Monday, June 9, 2008

Free trade and unfettered Capitalism meets the Oil Bubble

Economic consensus is that markets are smarter than people or governments, so intervention is never good. Let the markets play out and define the value of any 'good' or 'service' .

But while markets are 'smart' over the medium to long term, they can be very irrational in the short term.

Oil has doubled/bubbled in the past year, due to irrational speculation as trillions of dollars search for greater returns after the and real estate boom-n-busts.

Irrational because demand has NOT doubled in the past 12 months. If the supply/demand was out-of-whack before this, and oil 'should have' been higher, then this also says that the markets weren't working correctly (or smartly) the past couple of years.

Read deep into the article, toward the very end to find that countries will respond to domestic unrest caused by short-term market manias with subsidies. So much for the free-trade and capitalism without interference.

Spanish authorities have promised measures such as loans and cash subsidies to help truckers cope with higher fuel costs.

Some 'free-trade' countries such as China (a Communist controlled economy) and India (a socialist country that is new to capitalism) have had to increase oil prices that are State-controlled after the Govt's having lost billions subsidizing it, although they still subsidize.
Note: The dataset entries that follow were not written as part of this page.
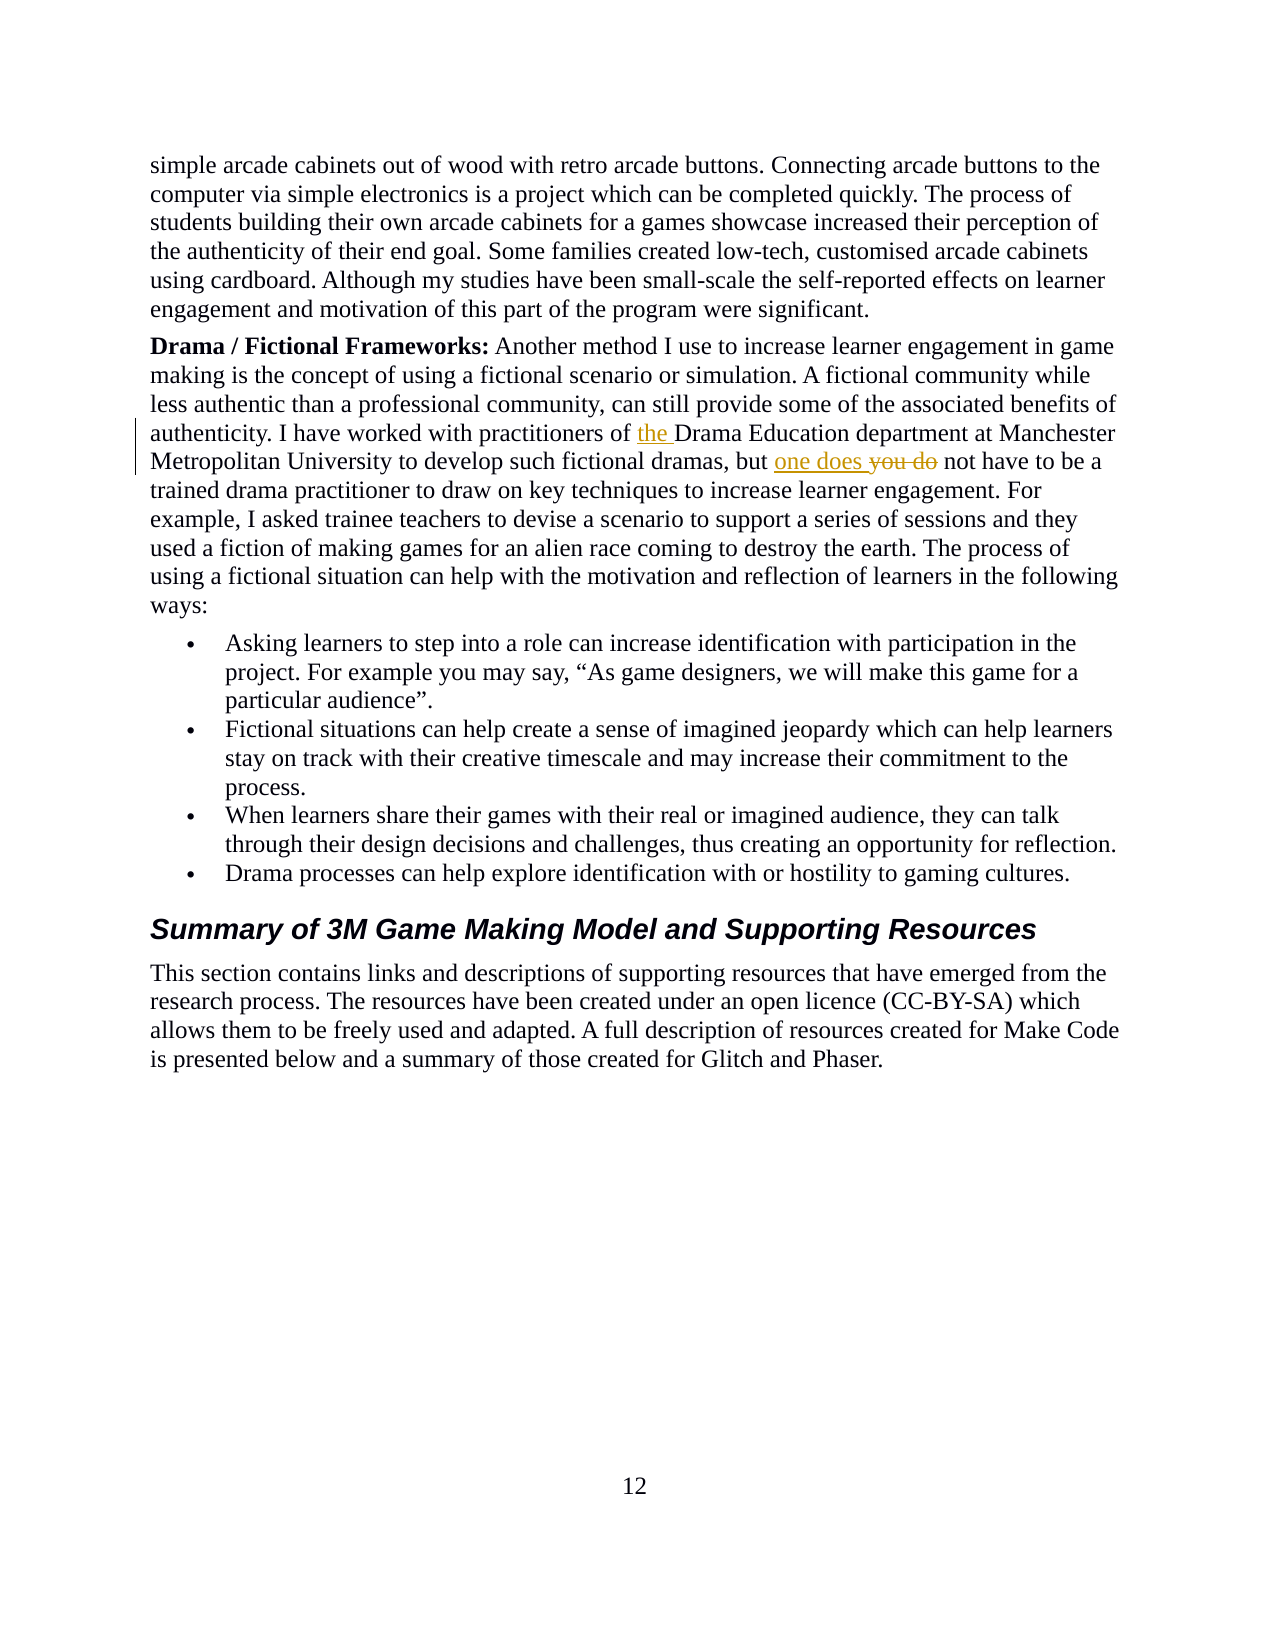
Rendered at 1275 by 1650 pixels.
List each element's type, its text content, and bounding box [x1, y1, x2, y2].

list Fictional situations can help create a sense of imagined jeopardy which can help learners stay on track with their creative timescale and may increase their commitment to the process. [187, 714, 1125, 800]
text simple arcade cabinets out of wood with retro arcade buttons. Connecting arcade buttons to the computer via simple electronics is a project which can be completed quickly. The process of students building their own arcade cabinets for a games showcase increased their perception of the authenticity of their end goal. Some families created low-tech, customised arcade cabinets using cardboard. Although my studies have been small-scale the self-reported effects on learner engagement and motivation of this part of the program were significant. [150, 150, 1125, 322]
subtitle Summary of 3M Game Making Model and Supporting Resources [150, 912, 1125, 945]
text This section contains links and descriptions of supporting resources that have emerged from the research process. The resources have been created under an open licence (CC-BY-SA) which allows them to be freely used and adapted. A full description of resources created for Make Code is presented below and a summary of those created for Glitch and Phaser. [150, 958, 1125, 1073]
list Asking learners to step into a role can increase identification with participation in the project. For example you may say, “As game designers, we will make this game for a particular audience”. [187, 628, 1125, 714]
list Drama processes can help explore identification with or hostility to gaming cultures. [187, 858, 1125, 887]
list When learners share their games with their real or imagined audience, they can talk through their design decisions and challenges, thus creating an opportunity for reflection. [187, 800, 1125, 858]
text Drama / Fictional Frameworks: Another method I use to increase learner engagement in game making is the concept of using a fictional scenario or simulation. A fictional community while less authentic than a professional community, can still provide some of the associated benefits of authenticity. I have worked with practitioners of the Drama Education department at Manchester Metropolitan University to develop such fictional dramas, but one does not have to be a trained drama practitioner to draw on key techniques to increase learner engagement. For example, I asked trainee teachers to devise a scenario to support a series of sessions and they used a fiction of making games for an alien race coming to destroy the earth. The process of using a fictional situation can help with the motivation and reflection of learners in the following ways: [150, 331, 1125, 619]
Look for these economies to show a LOT of signs of social unrest. They have lots of have-nots in their countries.

June 10, 2008

Spanish Truckers Block Border

PARIS — Gasoline at $4 a gallon? If only.

As prices across America hit an average $4 a gallon over the weekend, European motorists, truckers and economic planners wrestled with fuel costs around twice as high, blamed not only on the soaring price of oil but also high government taxes levied at the fuel pump.

That has made few people happy. In the latest show of distress, Spanish truckers Monday began a blockade of their country’s border with France, lining up their rigs in a crawling strike to protest the cost of diesel. In France, farmers on their tractors did the same, offering a foretaste of a planned national strike by truckers next Monday.

The rising European anger may well be matched by the price of oil, according to Jeffrey Currie, the global head of commodities research at the investment bank Goldman Sachs. At an oil and gas conference in Malaysia on Monday, he suggested oil prices are likely to hit $150 a barrel this summer, surpassing the record of $139.12 last Friday, Reuters reported.

“I would suggest that the likelihood of that happening sooner has increased tremendously — sometime in the summer,” Mr. Currie was quoted as saying. “Demand for oil is weak but supplies are even weaker.”

In Spain, tens of thousands of truckers launched an indefinite campaign of blockades and demonstrations at midnight to protest diesel prices, up by one fifth this year to around $8 per U.S. gallon, depending on where it is bought and the levels of official discounts available in many parts of Europe to truckers, farmers and commercial fishermen.

The protests provoked clashes between supporters and opponents of the action. Spanish television showed the trucks of alleged strike-breakers with their windshields and headlights smashed and tires slashed. Spanish truckers said the price of diesel — which varies among European countries -- was now 1.30 euros per liter, roughly $7.73 per U.S. gallon, compared to 0.95 euros per liter, around $5.58 per U.S. gallon, one year ago. At highway filling stations, diesel can cost 1.5 euros per liter, or $8.90 per gallon.

Spanish authorities have promised measures such as loans and cash subsidies to help truckers cope with higher fuel costs. But the strike in Spain is likely to have much broader consequences, hitting supplies of goods to stores and supermarkets within days.

Spanish motorists and shoppers formed long lines at gas stations and supermarkets to stockpile fuel and food.

The Spanish strike is only the latest in weeks of protests stretching from Britain to Italy. Fishermen in northern Spain planned to join the truckers’ strike later.